AI detects prostate cancer more frequently than radiologists. Additionally, AI issues half as many false alarms. This is evidenced by an international study coordinated by Radboudumc and published in The Lancet Oncology. This is the first major study where an international team transparently evaluates AI and compares it with radiologists’ assessments and clinical outcomes.
Radiologists face an increasing workload because men at higher risk of prostate cancer now routinely receive a prostate MRI. Diagnosing prostate cancer with MRI requires significant expertise, and there is a shortage of experienced radiologists. AI can help with these challenges.
AI expert Henkjan Huisman and radiologist Maarten de Rooij, project leaders of the PI-CAI study, organized a large competition between AI teams and radiologists with an international team. Along with other centers in the Netherlands and Norway, they provided more than 10,000 MRI scans. They transparently determined whether each patient had prostate cancer and had various groups worldwide develop AI for analyzing these images. The five best submissions were combined into a sort of super-algorithm for analyzing MRI scans for prostate cancer. Finally, AI’s assessment was compared with that of a group of radiologists on four hundred MRI scans.
Accurate Diagnosis
The PI-CAI community brought together more than two hundred AI teams and 62 radiologists from twenty countries. They compared the findings of the AI and the radiologists not only with each other but also with a gold standard by following up on the men whose scans were used. The men were followed for an average of five years.
From this first international study on AI in prostate diagnostics, it appears that AI detects almost seven percent more significant prostate cancers than the group of radiologists. Additionally, AI identifies fifty percent fewer suspicious spots that later turn out not to be cancer. This means that the number of biopsies can be halved with the use of AI. If these results are replicated in follow-up studies, it could greatly assist radiologists and patients in the future.

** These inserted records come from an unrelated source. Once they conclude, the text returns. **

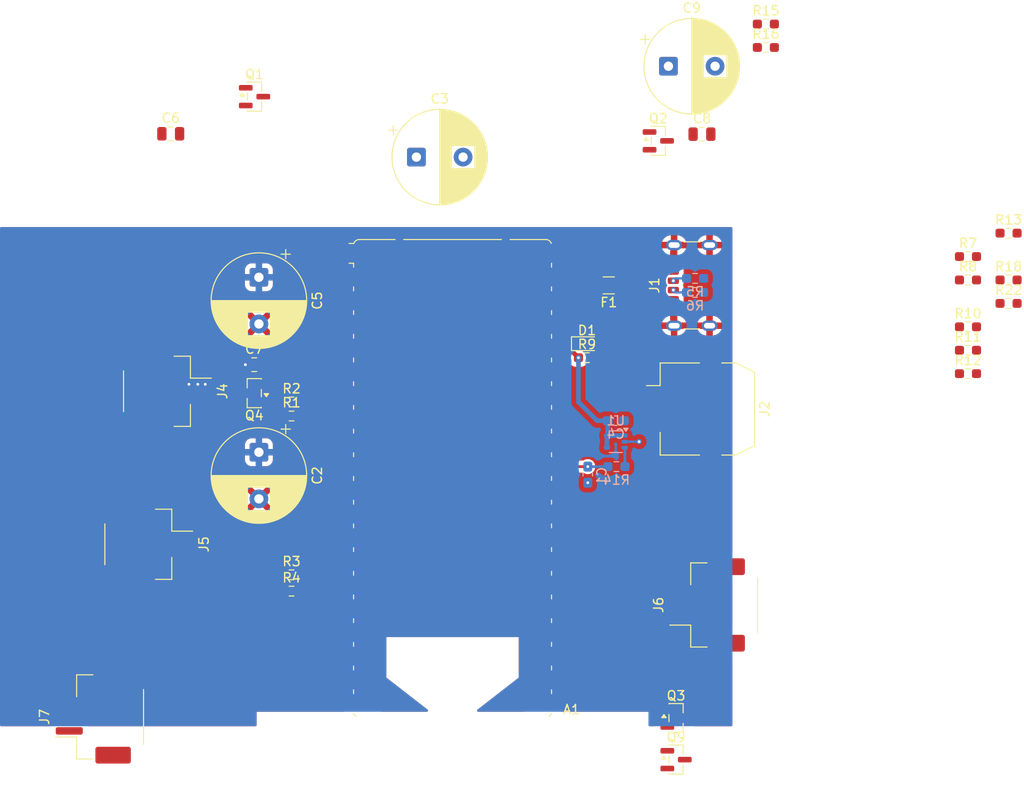
<source format=kicad_pcb>
(kicad_pcb
	(version 20241229)
	(generator "pcbnew")
	(generator_version "9.0")
	(general
		(thickness 1.6)
		(legacy_teardrops no)
	)
	(paper "A4")
	(layers
		(0 "F.Cu" signal)
		(2 "B.Cu" signal)
		(9 "F.Adhes" user "F.Adhesive")
		(11 "B.Adhes" user "B.Adhesive")
		(13 "F.Paste" user)
		(15 "B.Paste" user)
		(5 "F.SilkS" user "F.Silkscreen")
		(7 "B.SilkS" user "B.Silkscreen")
		(1 "F.Mask" user)
		(3 "B.Mask" user)
		(17 "Dwgs.User" user "User.Drawings")
		(19 "Cmts.User" user "User.Comments")
		(21 "Eco1.User" user "User.Eco1")
		(23 "Eco2.User" user "User.Eco2")
		(25 "Edge.Cuts" user)
		(27 "Margin" user)
		(31 "F.CrtYd" user "F.Courtyard")
		(29 "B.CrtYd" user "B.Courtyard")
		(35 "F.Fab" user)
		(33 "B.Fab" user)
		(39 "User.1" user)
		(41 "User.2" user)
		(43 "User.3" user)
		(45 "User.4" user)
	)
	(setup
		(pad_to_mask_clearance 0)
		(allow_soldermask_bridges_in_footprints no)
		(tenting front back)
		(pcbplotparams
			(layerselection 0x00000000_00000000_55555555_5755f5ff)
			(plot_on_all_layers_selection 0x00000000_00000000_00000000_00000000)
			(disableapertmacros no)
			(usegerberextensions no)
			(usegerberattributes yes)
			(usegerberadvancedattributes yes)
			(creategerberjobfile yes)
			(dashed_line_dash_ratio 12.000000)
			(dashed_line_gap_ratio 3.000000)
			(svgprecision 4)
			(plotframeref no)
			(mode 1)
			(useauxorigin no)
			(hpglpennumber 1)
			(hpglpenspeed 20)
			(hpglpendiameter 15.000000)
			(pdf_front_fp_property_popups yes)
			(pdf_back_fp_property_popups yes)
			(pdf_metadata yes)
			(pdf_single_document no)
			(dxfpolygonmode yes)
			(dxfimperialunits yes)
			(dxfusepcbnewfont yes)
			(psnegative no)
			(psa4output no)
			(plot_black_and_white yes)
			(sketchpadsonfab no)
			(plotpadnumbers no)
			(hidednponfab no)
			(sketchdnponfab yes)
			(crossoutdnponfab yes)
			(subtractmaskfromsilk no)
			(outputformat 1)
			(mirror no)
			(drillshape 1)
			(scaleselection 1)
			(outputdirectory "")
		)
	)
	(net 0 "")
	(net 1 "unconnected-(A1-GPIO28_ADC2-Pad34)")
	(net 2 "unconnected-(A1-GPIO22-Pad29)")
	(net 3 "unconnected-(A1-GPIO19-Pad25)")
	(net 4 "unconnected-(A1-GPIO2-Pad4)")
	(net 5 "unconnected-(A1-GPIO7-Pad10)")
	(net 6 "+5V")
	(net 7 "GND")
	(net 8 "unconnected-(A1-GPIO6-Pad9)")
	(net 9 "Net-(A1-GPIO26_ADC0)")
	(net 10 "unconnected-(A1-3V3_EN-Pad37)")
	(net 11 "unconnected-(A1-GPIO20-Pad26)")
	(net 12 "unconnected-(A1-GPIO11-Pad15)")
	(net 13 "/LS1_EN")
	(net 14 "unconnected-(A1-GPIO15-Pad20)")
	(net 15 "+3V3")
	(net 16 "/SIG_LS4_EN")
	(net 17 "unconnected-(A1-GPIO5-Pad7)")
	(net 18 "/SIG_LS3_EN")
	(net 19 "unconnected-(A1-GPIO8-Pad11)")
	(net 20 "unconnected-(A1-GPIO27_ADC1-Pad32)")
	(net 21 "/LS2_EN")
	(net 22 "unconnected-(A1-VBUS-Pad40)")
	(net 23 "unconnected-(A1-GPIO17-Pad22)")
	(net 24 "unconnected-(A1-GPIO1-Pad2)")
	(net 25 "unconnected-(A1-ADC_VREF-Pad35)")
	(net 26 "unconnected-(A1-GPIO3-Pad5)")
	(net 27 "/SIG_NPX1_EN")
	(net 28 "/SIG_NPX2_EN")
	(net 29 "unconnected-(A1-GPIO16-Pad21)")
	(net 30 "unconnected-(A1-GPIO21-Pad27)")
	(net 31 "unconnected-(A1-GPIO14-Pad19)")
	(net 32 "unconnected-(A1-GPIO18-Pad24)")
	(net 33 "Net-(D1-A)")
	(net 34 "Net-(J1-CC2)")
	(net 35 "Net-(J1-CC1)")
	(net 36 "/LS1_OUT")
	(net 37 "/SIG_NPX1_OUT")
	(net 38 "/LS2_OUT")
	(net 39 "/SIG_NPX2_OUT")
	(net 40 "Net-(Q4-G)")
	(net 41 "Net-(Q1-G)")
	(net 42 "Net-(Q3-S)")
	(net 43 "Net-(Q3-D)")
	(net 44 "Net-(Q9-S)")
	(net 45 "Net-(Q9-D)")
	(net 46 "Net-(U1-OUT)")
	(net 47 "unconnected-(A1-RUN-Pad30)")
	(net 48 "Net-(J2-Pin_1)")
	(net 49 "/LS3_OUT")
	(net 50 "Net-(Q2-G)")
	(net 51 "/LS3_EN")
	(footprint "Resistor_SMD:R_0603_1608Metric_Pad0.98x0.95mm_HandSolder" (layer "F.Cu") (at 163.5875 58.24))
	(footprint "Resistor_SMD:R_0603_1608Metric_Pad0.98x0.95mm_HandSolder" (layer "F.Cu") (at 185.25 90.69))
	(footprint "Resistor_SMD:R_0603_1608Metric_Pad0.98x0.95mm_HandSolder" (layer "F.Cu") (at 185.25 83.16))
	(footprint "Package_TO_SOT_SMD:SOT-23" (layer "F.Cu") (at 153.96 137.08))
	(footprint "Capacitor_SMD:C_0805_2012Metric" (layer "F.Cu") (at 156.7375 70.04))
	(footprint "Resistor_SMD:R_0603_1608Metric_Pad0.98x0.95mm_HandSolder" (layer "F.Cu") (at 112.75 100.25))
	(footprint "Connector_Molex:Molex_CLIK-Mate_502585-0270_1x02-1MP_P1.50mm_Horizontal" (layer "F.Cu") (at 98.125 114 -90))
	(footprint "Package_TO_SOT_SMD:SOT-23" (layer "F.Cu") (at 108.78 66.02))
	(footprint "Resistor_SMD:R_0603_1608Metric_Pad0.98x0.95mm_HandSolder" (layer "F.Cu") (at 163.5875 60.75))
	(footprint "Capacitor_SMD:C_0805_2012Metric" (layer "F.Cu") (at 108.75 94.75))
	(footprint "Connector_Molex:Molex_CLIK-Mate_502585-0370_1x03-1MP_P1.50mm_Horizontal" (layer "F.Cu") (at 91.5 132.5 90))
	(footprint "Resistor_SMD:R_0603_1608Metric_Pad0.98x0.95mm_HandSolder" (layer "F.Cu") (at 112.75 119.02))
	(footprint "Resistor_SMD:R_0603_1608Metric_Pad0.98x0.95mm_HandSolder" (layer "F.Cu") (at 144.4125 94))
	(footprint "Capacitor_THT:CP_Radial_D10.0mm_P5.00mm" (layer "F.Cu") (at 126.132323 72.5))
	(footprint "Resistor_SMD:R_0603_1608Metric_Pad0.98x0.95mm_HandSolder" (layer "F.Cu") (at 185.25 95.71))
	(footprint "Package_TO_SOT_SMD:SOT-23" (layer "F.Cu") (at 108.75 97.8 180))
	(footprint "Package_TO_SOT_SMD:SOT-23" (layer "F.Cu") (at 153.96 132.63))
	(footprint "LED_SMD:LED_0603_1608Metric_Pad1.05x0.95mm_HandSolder" (layer "F.Cu") (at 144.4125 92.5))
	(footprint "Resistor_SMD:R_0603_1608Metric_Pad0.98x0.95mm_HandSolder" (layer "F.Cu") (at 189.6 80.65))
	(footprint "Resistor_SMD:R_0603_1608Metric_Pad0.98x0.95mm_HandSolder" (layer "F.Cu") (at 189.6 88.18))
	(footprint "Capacitor_THT:CP_Radial_D10.0mm_P5.00mm" (layer "F.Cu") (at 153.142146 62.76))
	(footprint "Connector_Molex:Molex_Micro-Fit_3.0_43650-0212_1x02-1MP_P3.00mm_Horizontal" (layer "F.Cu") (at 157.315 99.5 -90))
	(footprint "Connector_Molex:Molex_CLIK-Mate_502585-0270_1x02-1MP_P1.50mm_Horizontal" (layer "F.Cu") (at 100.125 97.6 -90))
	(footprint "Resistor_SMD:R_0603_1608Metric_Pad0.98x0.95mm_HandSolder" (layer "F.Cu") (at 189.6 85.67))
	(footprint "Resistor_SMD:R_0603_1608Metric_Pad0.98x0.95mm_HandSolder"
		(layer "F.Cu")
		(uuid "9e1b150a-a523-4a37-be4d-b794506b42cb")
		(at 185.25 93.2)
		(descr "Resistor SMD 0603 (1608 Metric), square (rectangular) end terminal, IPC-7351 nominal with elongated pad for handsoldering. (Body size source: IPC-SM-782 page 72, https://www.pcb-3d.com/wordpress/wp-content/uploads/ipc-sm-782a_amendment_1_and_2.pdf), generated with kicad-footprint-generator")
		(tags "resistor handsolder")
		(property "Reference" "R11"
			(at 0 -1.43 0)
			(layer "F.SilkS")
			(uuid "96df6333-2eed-4c5d-916b-5ddeb0553873")
			(effects
				(font
					(size 1 1)
					(thickness 0.15)
				)
			)
		)
		(property "Value" "R"
			(at 0 1.43 0)
			(layer "F.Fab")
			(uuid "e77a6280-3f9a-42ec-ab54-b091149229ef")
			(effects
				(font
					(size 1 1)
					(thickness 0.15)
				)
			)
		)
		(property "Datasheet" "~"
			(at 0 0 0)
			(layer "F.Fab")
		
... [379064 chars truncated]
</source>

It could reduce radiologists’ workload, lead to more accurate diagnoses, and result in fewer unnecessary prostate biopsies. The developed AI still needs to be validated and is not yet available to patients in the clinic.
Quality System
Huisman notes that society still has little confidence in AI. “This is because manufacturers sometimes build AI that is not good enough,” he explains. He is working on two things. The first is a public and transparent test to fairly evaluate AI. The second is a quality management system, similar to what exists for the aviation industry. “If planes nearly collide, a commission investigates how to improve the system so it doesn’t happen again. I want the same for AI. I want to develop a system that learns from every mistake, so AI is monitored and can continue to improve. This is how we build trust in AI for healthcare. Good, reliable AI can help make healthcare more efficient by relieving doctors of routine work.”